- **Aim of the task**: After locating the line that contains "cx_px: -170", quote it and all lines after it through the end of the entries, and nothing more. Pictures stay out.

== == ==

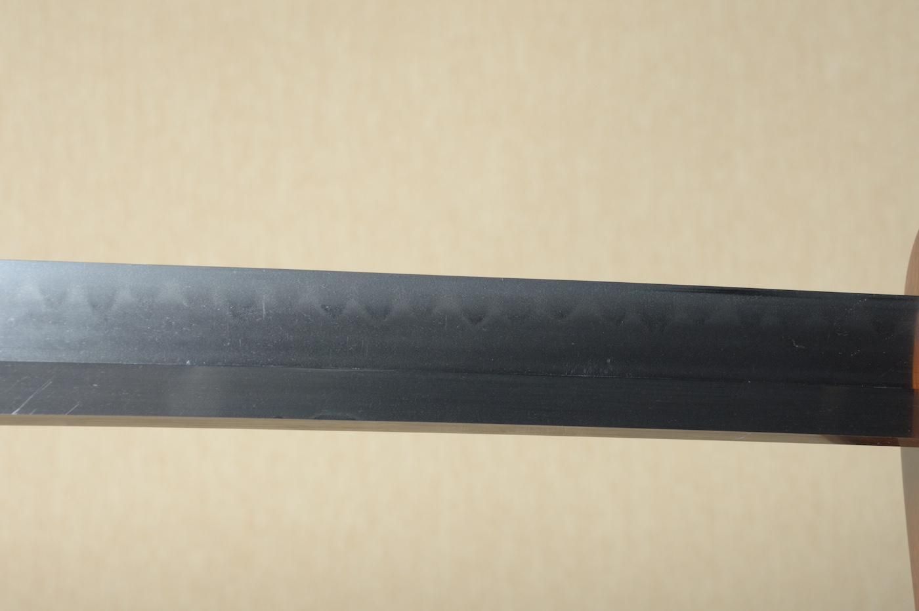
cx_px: 460
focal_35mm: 99
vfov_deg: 13.8
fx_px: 2525
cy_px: 306
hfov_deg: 20.6
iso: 400
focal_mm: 66
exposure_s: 1/2
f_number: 11
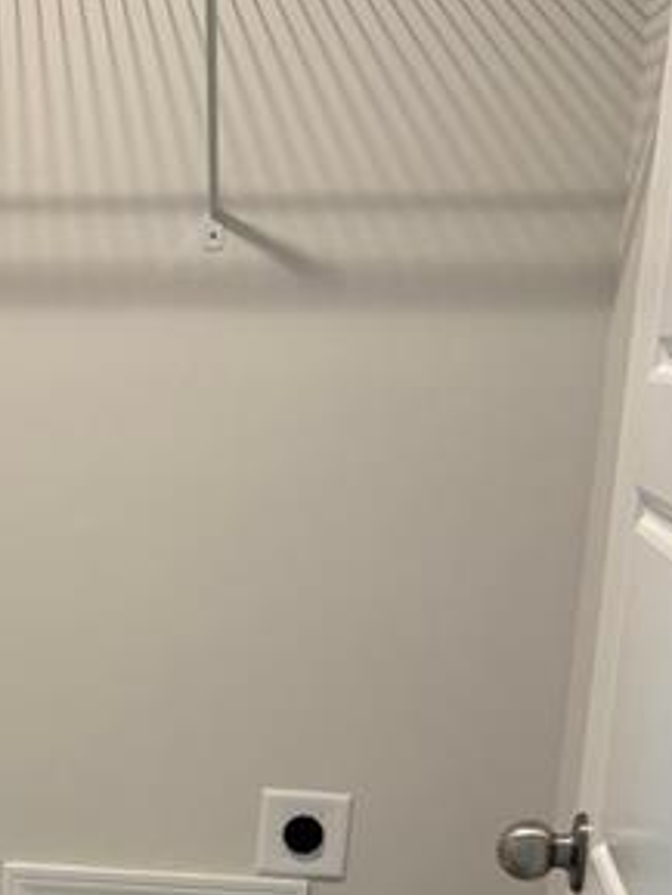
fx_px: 1785
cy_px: 932
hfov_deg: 20.5
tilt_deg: -16.4
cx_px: -25
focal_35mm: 69
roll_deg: -1.2
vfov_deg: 26.4
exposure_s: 1/60
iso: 100
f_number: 1.6
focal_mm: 5.96
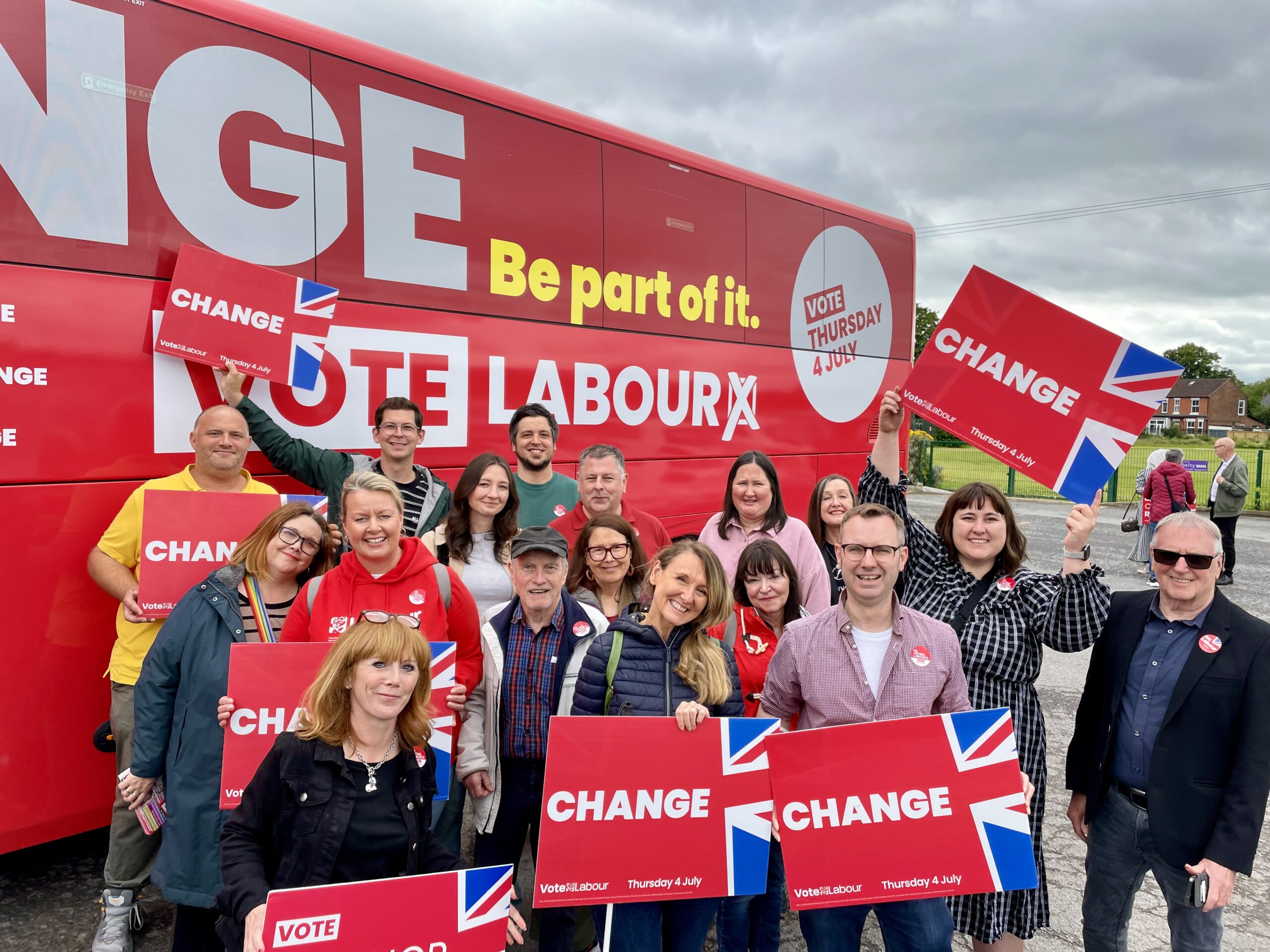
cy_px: 476
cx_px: 635
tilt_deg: -2.4
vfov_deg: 53.1
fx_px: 954
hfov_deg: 67.3
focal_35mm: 26
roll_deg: -1.1
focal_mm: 4.2
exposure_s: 1/997
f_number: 1.6
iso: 32
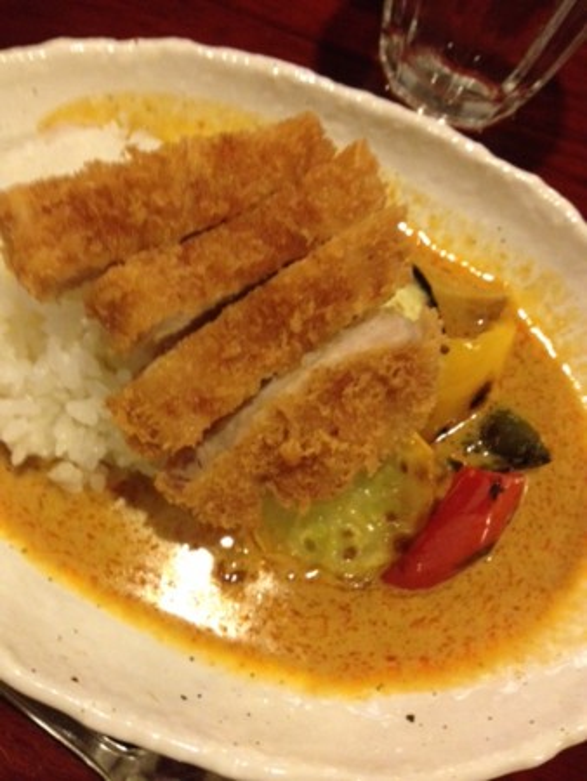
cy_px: 390
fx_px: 791
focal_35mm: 35
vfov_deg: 52.6
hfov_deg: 40.7
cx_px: 294
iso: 500
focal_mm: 4.28
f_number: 2.4
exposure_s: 1/15
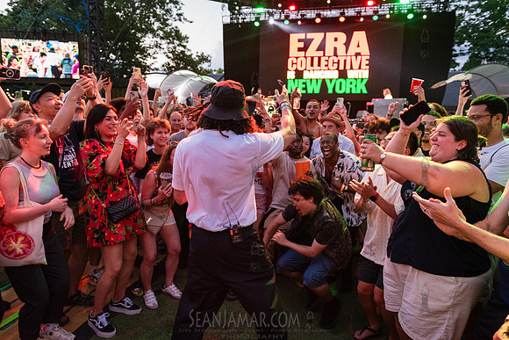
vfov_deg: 53.2
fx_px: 339
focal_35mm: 24
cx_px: 254
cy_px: 170
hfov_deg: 73.7
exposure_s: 1/250
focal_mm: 24
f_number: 3.5
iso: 4000
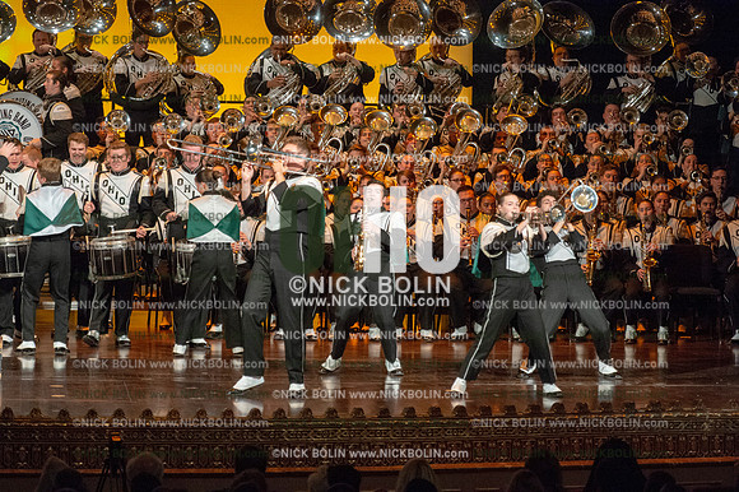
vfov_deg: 7.2
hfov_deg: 10.8
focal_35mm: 190
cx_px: 370
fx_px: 3898
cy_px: 246
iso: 8000
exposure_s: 1/320
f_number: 5.6
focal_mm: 190
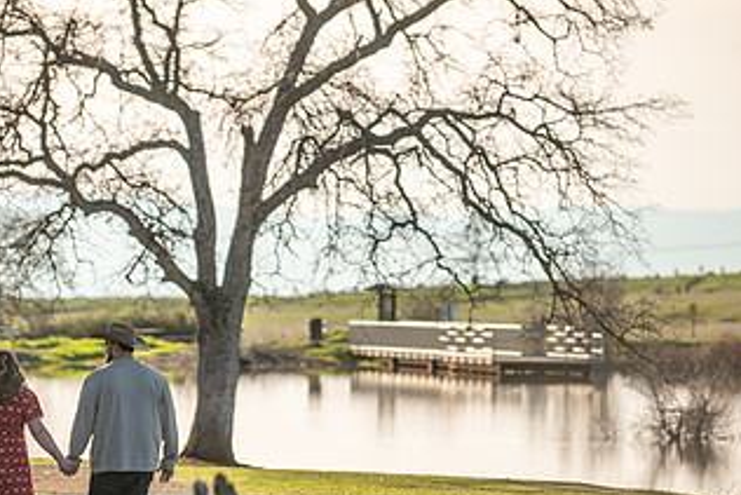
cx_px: 211
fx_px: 4160
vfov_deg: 6.8
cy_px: 248
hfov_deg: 10.2
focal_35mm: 202
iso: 50
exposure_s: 1/1600
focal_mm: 110
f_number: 2.8
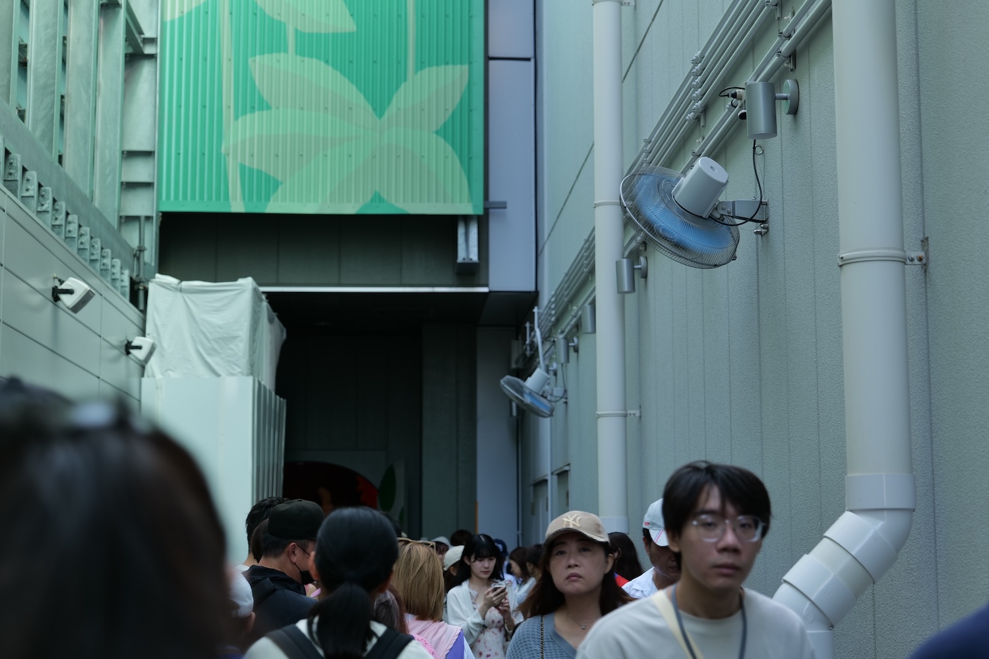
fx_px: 1703
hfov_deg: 32.4
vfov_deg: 21.9
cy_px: 330
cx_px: 494
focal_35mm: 62
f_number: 4
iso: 100
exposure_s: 1/40
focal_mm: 62
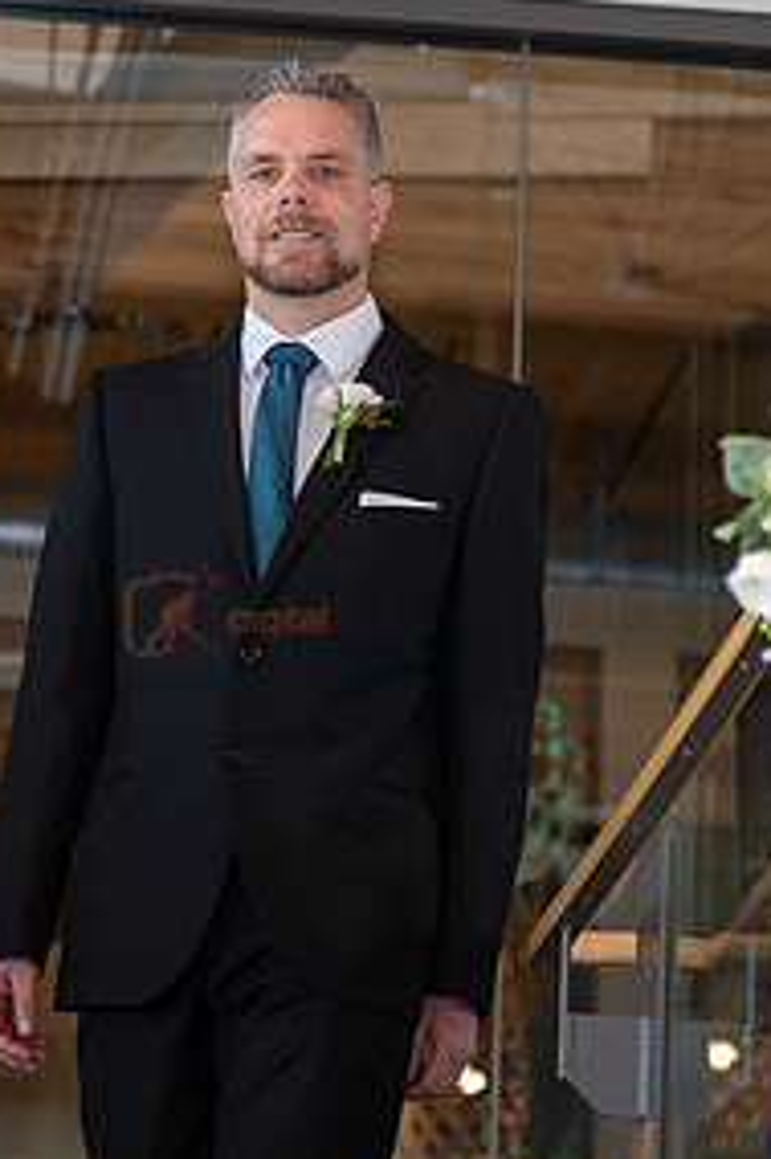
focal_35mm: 192
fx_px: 6175
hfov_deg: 7.1
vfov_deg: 10.7
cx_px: 239
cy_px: 487
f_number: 3.2
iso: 125
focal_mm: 70
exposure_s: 1/160
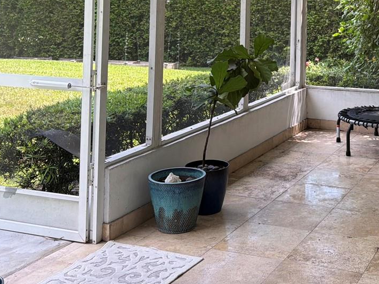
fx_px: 591
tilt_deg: +0.6
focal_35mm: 54
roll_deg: -0.5
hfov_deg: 34.4
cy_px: -9
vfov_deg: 25.5
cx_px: 308
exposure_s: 1/440
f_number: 1.78
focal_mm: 6.76
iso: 80
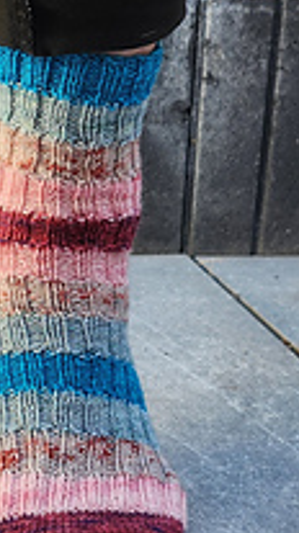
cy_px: 366
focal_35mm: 81
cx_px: -170
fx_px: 1145
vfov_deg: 26.1
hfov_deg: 13.8
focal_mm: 5
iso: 50
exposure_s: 1/180
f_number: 1.8
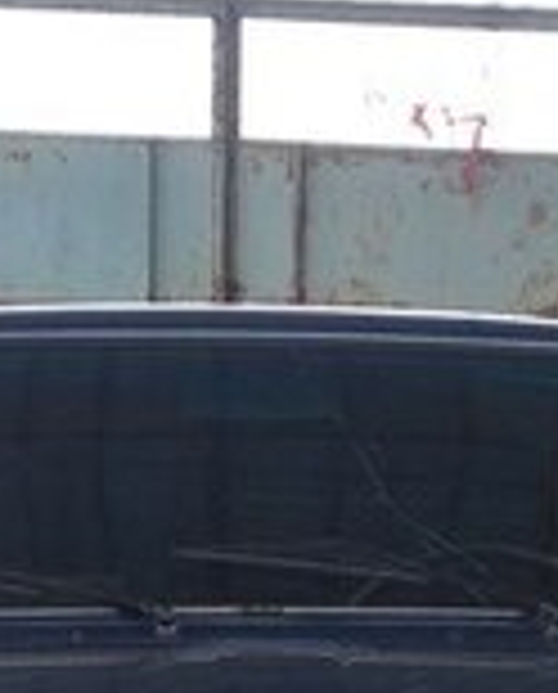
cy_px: 772
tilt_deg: -4.9
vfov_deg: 12.9
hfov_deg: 10.6
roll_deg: -1.3
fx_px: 3002
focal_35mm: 146
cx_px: 508
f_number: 2.4
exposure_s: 1/149
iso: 50
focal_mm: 4.28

== == ==

- **Exercise answer**:
cx_px: -170
fx_px: 1145
vfov_deg: 26.1
hfov_deg: 13.8
focal_mm: 5
iso: 50
exposure_s: 1/180
f_number: 1.8
cy_px: 772
tilt_deg: -4.9
vfov_deg: 12.9
hfov_deg: 10.6
roll_deg: -1.3
fx_px: 3002
focal_35mm: 146
cx_px: 508
f_number: 2.4
exposure_s: 1/149
iso: 50
focal_mm: 4.28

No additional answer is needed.